Cuando llegó el momento de ir a tomar comunión no podía mover los pies del lugar. Un zapato de hierro me anclaba al piso. Debía hacer fuerza para no torcer la cabeza hacía el rincón donde estaba Tía Graciela. Seguía viéndola desnuda, como a la mañana temprano. Pensando en esa imagen me sorprendió un tirón en la manga del saco. Era el misionero que, con ojos severos, me decía que caminara a formar la cola. Dejé el lugar y caminé tropezándome en esas maderas incómodas que tienen abajo los bancos de la iglesia. A medida que llegaba al lugar donde estaba el cura con los monaguillos,  las imágenes de la mañana se agrandaban en mi cabeza en una danza alocada, confundiéndome. En lugar de ver al cura con el Cristo de fondo la veía a Tía Graciela en el momento que abrió la ventana y el sol le transparentaba la remera, o cuando se subía el vestido para que yo pudiera ver lo que ella tenía ahí, o cuando me puso el forro con sus dedos delicados. En mis oídos en vez de entrar esa música sensible que remitía a cosas divinas, escuchaba el jadeo de Tía Graciela como algo que crecía más y más, sin posibilidad de detenerse.
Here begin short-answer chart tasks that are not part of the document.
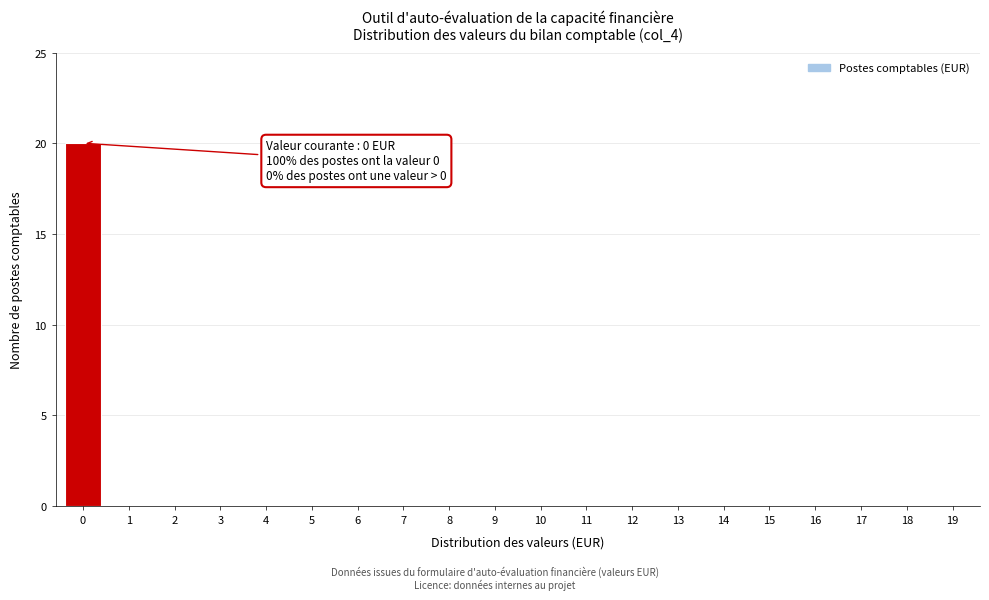

Reading right to left, extract all data points from this chart.

19=0	18=0	17=0	16=0	15=0	14=0	13=0	12=0	11=0	10=0	9=0	8=0	7=0	6=0	5=0	4=0	3=0	2=0	1=0	0=20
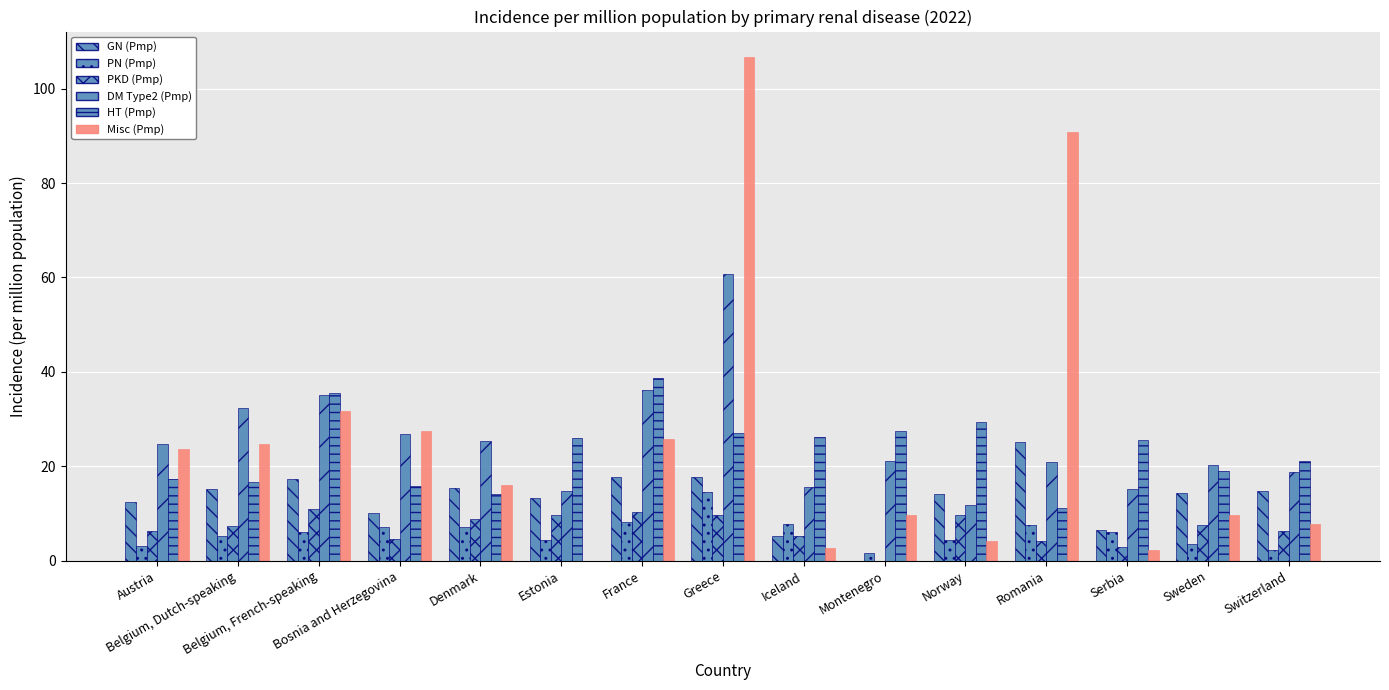

Is it true that PN (Pmp) equals 21.4 at Greece?

False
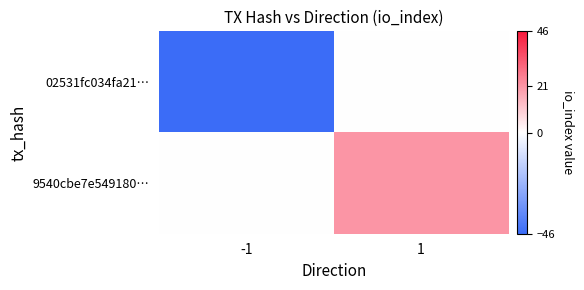

What is the sum of all 02531fc034fa21… values?

-46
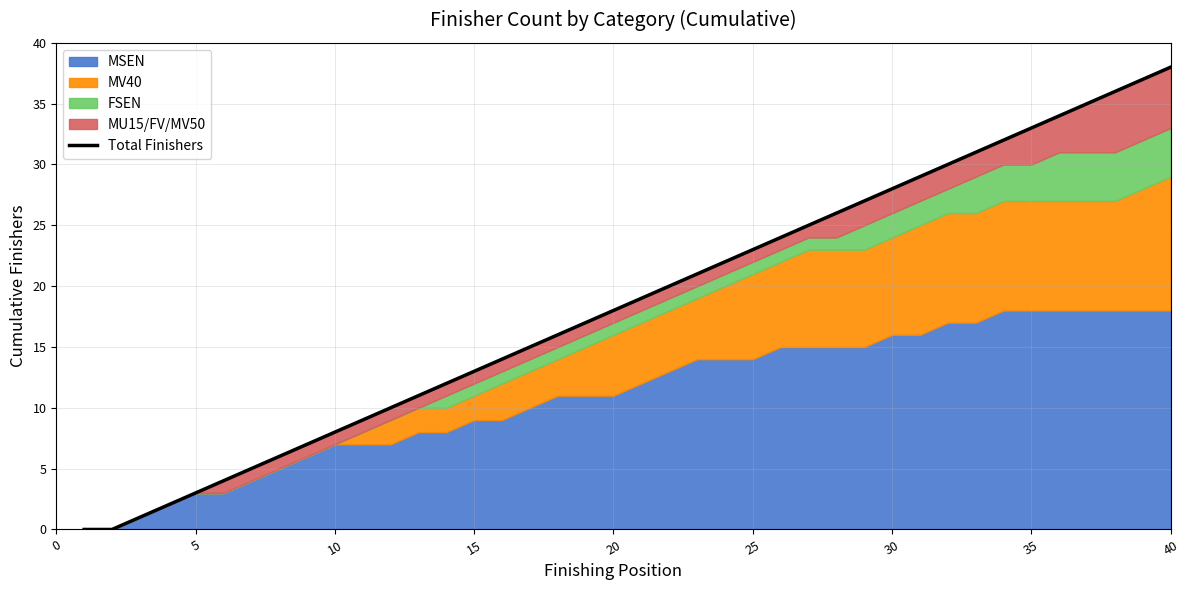

The value at 30 is 11. True or false?

False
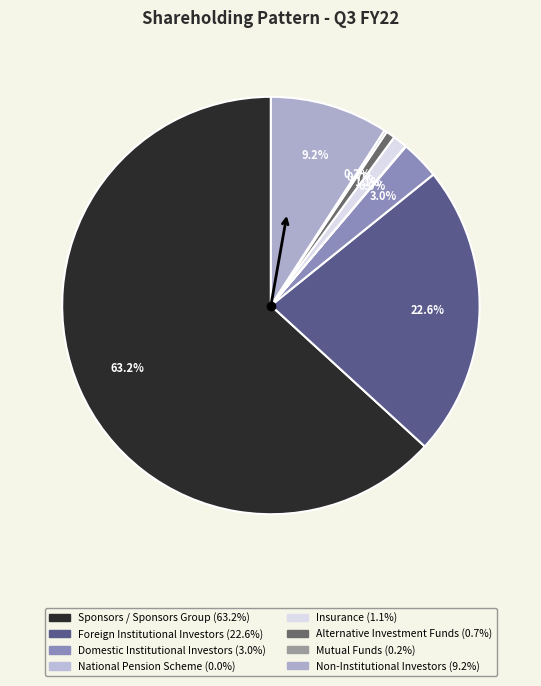

What is the majority slice?

Sponsors / Sponsors Group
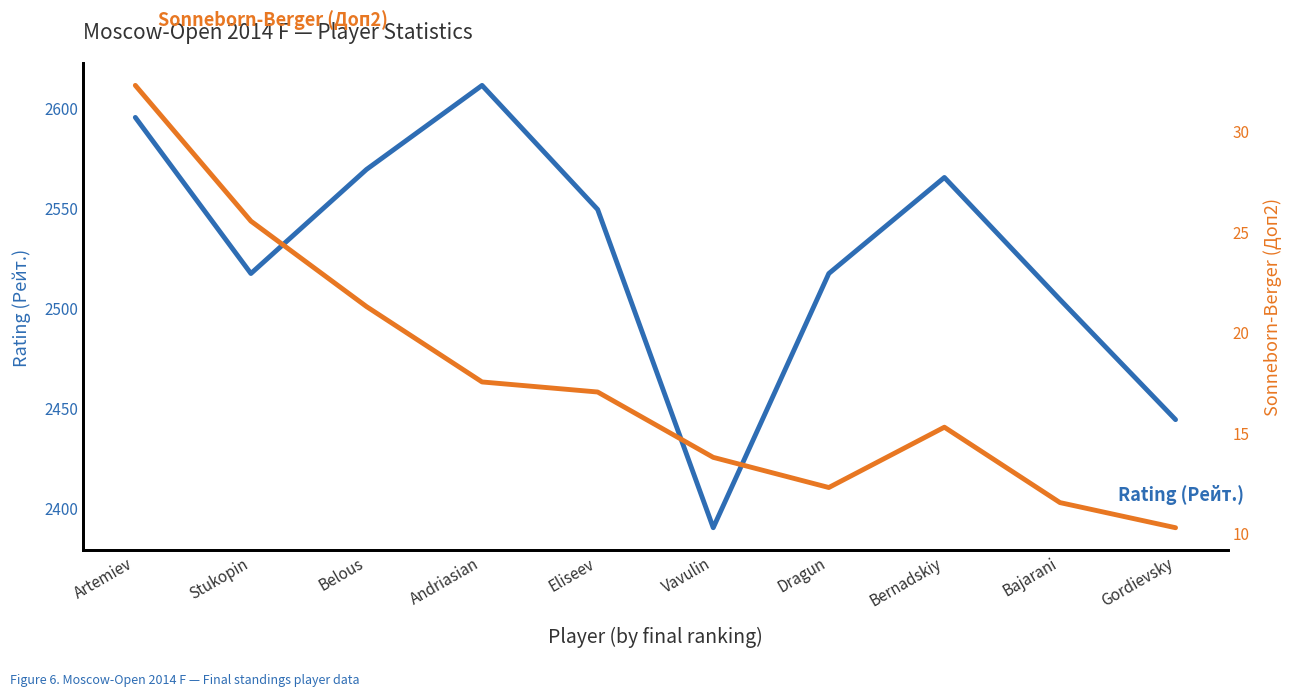

True or false: Rating (Рейт.) has more than 1 interior local peaks.

True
Me sorprendí casi chocándolo al cura que tomando una hostia de un recipiente brilloso me la extendió hacia mi boca diciendo: tomad, este es el cuerpo de Cristo. Apenas moví los labios intentando decir amén, como nos enseñaron que debíamos decir y salí caminando conteniéndome para no correr hacia mi lugar en el banco. Allí, con todas esas imágenes de Tía Graciela ocupando hasta el último rincón de mi cabeza, no sabía qué hacer con la hostia dentro de mi boca. La movía de un lado al otro con la lengua esperando que algo se aclarara en mi cabeza y me liberara de este suplicio. Sin embargo, el esfuerzo era en vano, lo único que retornaba con obstinación era Tía Graciela desnuda. Movía la hostia de un costado a otro de la boca, despreciándola, como si estuviera envenenada. La hubiera escupido al piso. Entonces no tuve dudas. Consciente de que el precio sería un terrible remordimiento, mastiqué la hostia con toda la rabia, con bronca, también con culpa y supe que a partir de ese día ya no podría contar con Dios para nada. 

Dios ni nadie me protegerían, no estarían mirándome para ayudarme, pero tampoco para juzgarme, ni desde arriba, ni desde abajo, ni desde ninguna parte.